(Records from a data source)
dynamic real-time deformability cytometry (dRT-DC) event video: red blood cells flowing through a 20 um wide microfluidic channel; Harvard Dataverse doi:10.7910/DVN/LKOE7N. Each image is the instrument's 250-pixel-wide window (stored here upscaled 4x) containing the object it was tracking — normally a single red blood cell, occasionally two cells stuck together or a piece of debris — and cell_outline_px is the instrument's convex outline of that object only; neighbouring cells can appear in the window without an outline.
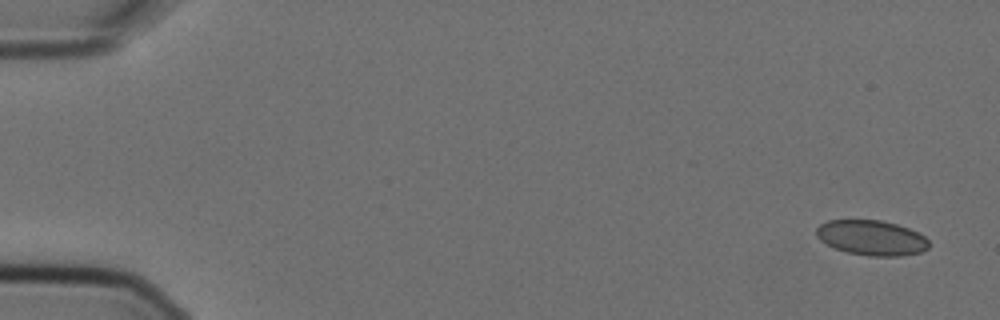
{"species": "Egyptian fruit bat (a non-hibernating species)", "species_latin": "Rousettus aegyptiacus", "temperature_condition": "cold", "stored_images_in_passage": 5, "camera_frame_rate_fps": 3000, "um_per_image_px": 0.085, "animal": {"sex": "female"}, "frame": {"image": 1, "passage_image": 1, "time_ms": 0.0, "image_size_px": [1000, 320], "cell_outline_px": [[928, 248], [920, 252], [900, 256], [868, 256], [844, 252], [820, 240], [816, 236], [816, 228], [820, 224], [828, 220], [880, 220], [896, 224], [908, 228], [924, 236], [928, 240]], "centroid_in_image_um": [74.06, 20.21], "position_along_channel_um": 10.9, "area_um2": 22.95}}
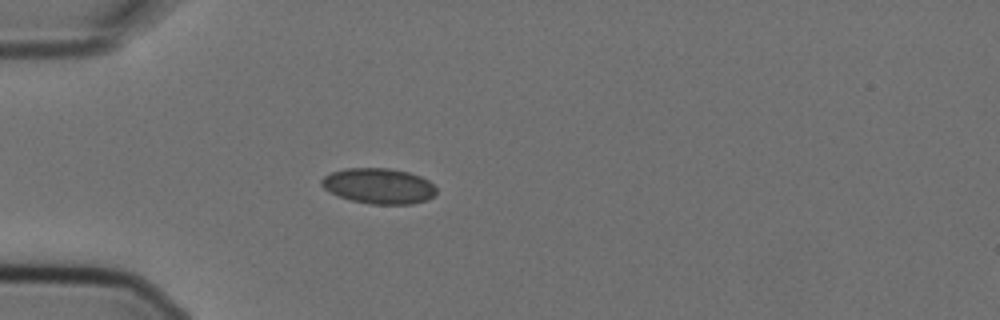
{"frame": {"image": 2, "passage_image": 4, "time_ms": 1.0, "image_size_px": [1000, 320], "cell_outline_px": [[436, 192], [428, 200], [412, 204], [368, 204], [352, 200], [340, 196], [324, 188], [320, 184], [320, 180], [324, 176], [332, 172], [344, 168], [388, 168], [408, 172], [420, 176], [428, 180], [436, 188]], "centroid_in_image_um": [32.2, 15.8], "position_along_channel_um": 52.8, "area_um2": 23.7}}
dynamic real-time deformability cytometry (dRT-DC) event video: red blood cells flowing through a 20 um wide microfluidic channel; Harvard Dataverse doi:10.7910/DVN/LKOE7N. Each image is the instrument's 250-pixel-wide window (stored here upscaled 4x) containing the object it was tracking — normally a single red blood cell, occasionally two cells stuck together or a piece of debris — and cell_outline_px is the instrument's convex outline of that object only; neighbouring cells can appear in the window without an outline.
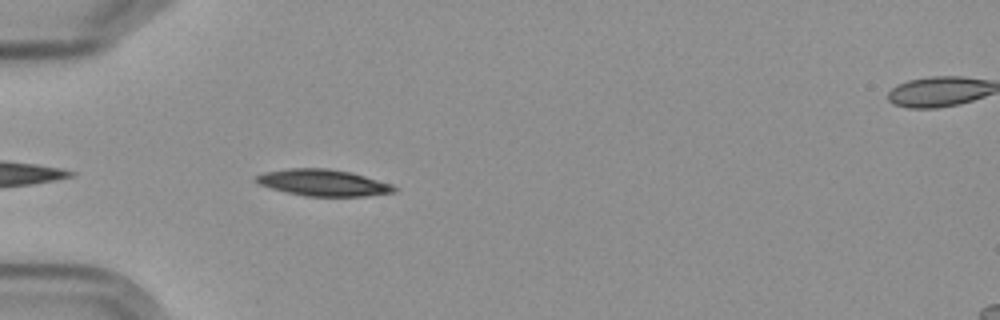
{"species": "Egyptian fruit bat (a non-hibernating species)", "species_latin": "Rousettus aegyptiacus", "temperature_condition": "cold", "stored_images_in_passage": 5, "segment_of_instrument_passage": [1, 2], "camera_frame_rate_fps": 3000, "um_per_image_px": 0.085, "frame": {"image": 1, "passage_image": 4, "time_ms": 3.333, "image_size_px": [1000, 320], "cell_outline_px": [[396, 192], [364, 196], [304, 196], [272, 188], [260, 184], [256, 180], [256, 176], [264, 172], [288, 168], [328, 168], [352, 172], [392, 184], [396, 188]], "centroid_in_image_um": [27.5, 15.52], "position_along_channel_um": 57.5, "area_um2": 21.21}}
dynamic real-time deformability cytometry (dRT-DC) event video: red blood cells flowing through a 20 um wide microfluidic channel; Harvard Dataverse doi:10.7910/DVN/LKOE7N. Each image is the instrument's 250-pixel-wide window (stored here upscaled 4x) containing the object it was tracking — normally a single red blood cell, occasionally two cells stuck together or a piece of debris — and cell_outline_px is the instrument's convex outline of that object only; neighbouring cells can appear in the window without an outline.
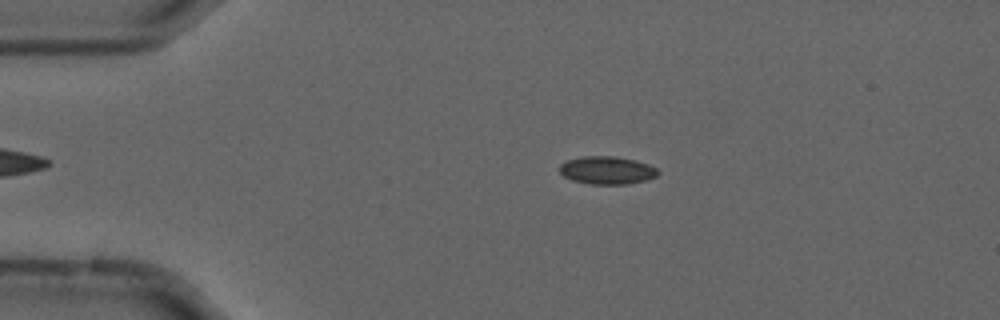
{"species": "common noctule bat (a hibernating species)", "species_latin": "Nyctalus noctula", "temperature_condition": "cold", "stored_images_in_passage": 40, "camera_frame_rate_fps": 3000, "um_per_image_px": 0.085, "animal": {"sex": "male", "forearm_length_mm": 52.5}, "frame": {"image": 1, "passage_image": 7, "time_ms": 2.0, "image_size_px": [1000, 320], "cell_outline_px": [[660, 172], [656, 176], [648, 180], [628, 184], [588, 184], [572, 180], [564, 176], [560, 172], [560, 164], [568, 160], [580, 156], [616, 156], [636, 160], [648, 164], [656, 168]], "centroid_in_image_um": [51.61, 14.47], "position_along_channel_um": 33.4, "area_um2": 16.13}}
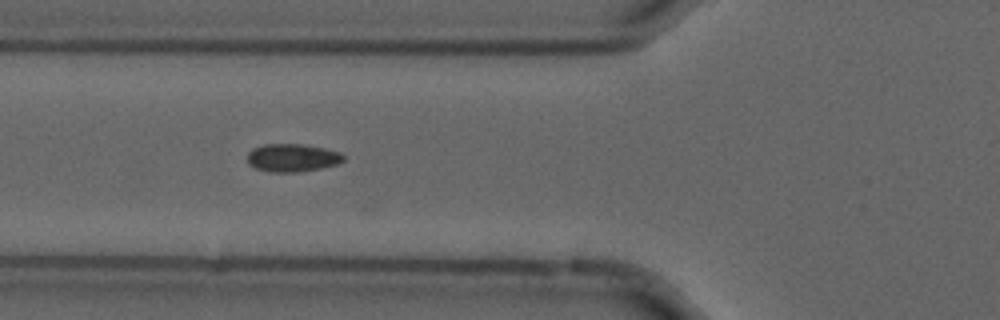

__Written task__. Give back each entry exactly as it appears, with no pictures.

__Result for this task__.
dynamic real-time deformability cytometry (dRT-DC) event video: red blood cells flowing through a 20 um wide microfluidic channel; Harvard Dataverse doi:10.7910/DVN/LKOE7N. Each image is the instrument's 250-pixel-wide window (stored here upscaled 4x) containing the object it was tracking — normally a single red blood cell, occasionally two cells stuck together or a piece of debris — and cell_outline_px is the instrument's convex outline of that object only; neighbouring cells can appear in the window without an outline.
{"species": "Egyptian fruit bat (a non-hibernating species)", "species_latin": "Rousettus aegyptiacus", "temperature_condition": "cold", "stored_images_in_passage": 5, "camera_frame_rate_fps": 3000, "um_per_image_px": 0.085, "animal": {"sex": "female"}, "frame": {"image": 1, "passage_image": 1, "time_ms": 0.0, "image_size_px": [1000, 320], "cell_outline_px": [[928, 248], [920, 252], [900, 256], [868, 256], [844, 252], [820, 240], [816, 236], [816, 228], [820, 224], [828, 220], [880, 220], [896, 224], [908, 228], [924, 236], [928, 240]], "centroid_in_image_um": [74.06, 20.21], "position_along_channel_um": 10.9, "area_um2": 22.95}}
{"frame": {"image": 2, "passage_image": 4, "time_ms": 1.0, "image_size_px": [1000, 320], "cell_outline_px": [[436, 192], [428, 200], [412, 204], [368, 204], [352, 200], [340, 196], [324, 188], [320, 184], [320, 180], [324, 176], [332, 172], [344, 168], [388, 168], [408, 172], [420, 176], [428, 180], [436, 188]], "centroid_in_image_um": [32.2, 15.8], "position_along_channel_um": 52.8, "area_um2": 23.7}}
dynamic real-time deformability cytometry (dRT-DC) event video: red blood cells flowing through a 20 um wide microfluidic channel; Harvard Dataverse doi:10.7910/DVN/LKOE7N. Each image is the instrument's 250-pixel-wide window (stored here upscaled 4x) containing the object it was tracking — normally a single red blood cell, occasionally two cells stuck together or a piece of debris — and cell_outline_px is the instrument's convex outline of that object only; neighbouring cells can appear in the window without an outline.
{"species": "Egyptian fruit bat (a non-hibernating species)", "species_latin": "Rousettus aegyptiacus", "temperature_condition": "cold", "stored_images_in_passage": 5, "segment_of_instrument_passage": [1, 2], "camera_frame_rate_fps": 3000, "um_per_image_px": 0.085, "frame": {"image": 1, "passage_image": 4, "time_ms": 3.333, "image_size_px": [1000, 320], "cell_outline_px": [[396, 192], [364, 196], [304, 196], [272, 188], [260, 184], [256, 180], [256, 176], [264, 172], [288, 168], [328, 168], [352, 172], [392, 184], [396, 188]], "centroid_in_image_um": [27.5, 15.52], "position_along_channel_um": 57.5, "area_um2": 21.21}}
dynamic real-time deformability cytometry (dRT-DC) event video: red blood cells flowing through a 20 um wide microfluidic channel; Harvard Dataverse doi:10.7910/DVN/LKOE7N. Each image is the instrument's 250-pixel-wide window (stored here upscaled 4x) containing the object it was tracking — normally a single red blood cell, occasionally two cells stuck together or a piece of debris — and cell_outline_px is the instrument's convex outline of that object only; neighbouring cells can appear in the window without an outline.
{"species": "common noctule bat (a hibernating species)", "species_latin": "Nyctalus noctula", "temperature_condition": "cold", "stored_images_in_passage": 40, "camera_frame_rate_fps": 3000, "um_per_image_px": 0.085, "animal": {"sex": "male", "forearm_length_mm": 52.5}, "frame": {"image": 1, "passage_image": 7, "time_ms": 2.0, "image_size_px": [1000, 320], "cell_outline_px": [[660, 172], [656, 176], [648, 180], [628, 184], [588, 184], [572, 180], [564, 176], [560, 172], [560, 164], [568, 160], [580, 156], [616, 156], [636, 160], [648, 164], [656, 168]], "centroid_in_image_um": [51.61, 14.47], "position_along_channel_um": 33.4, "area_um2": 16.13}}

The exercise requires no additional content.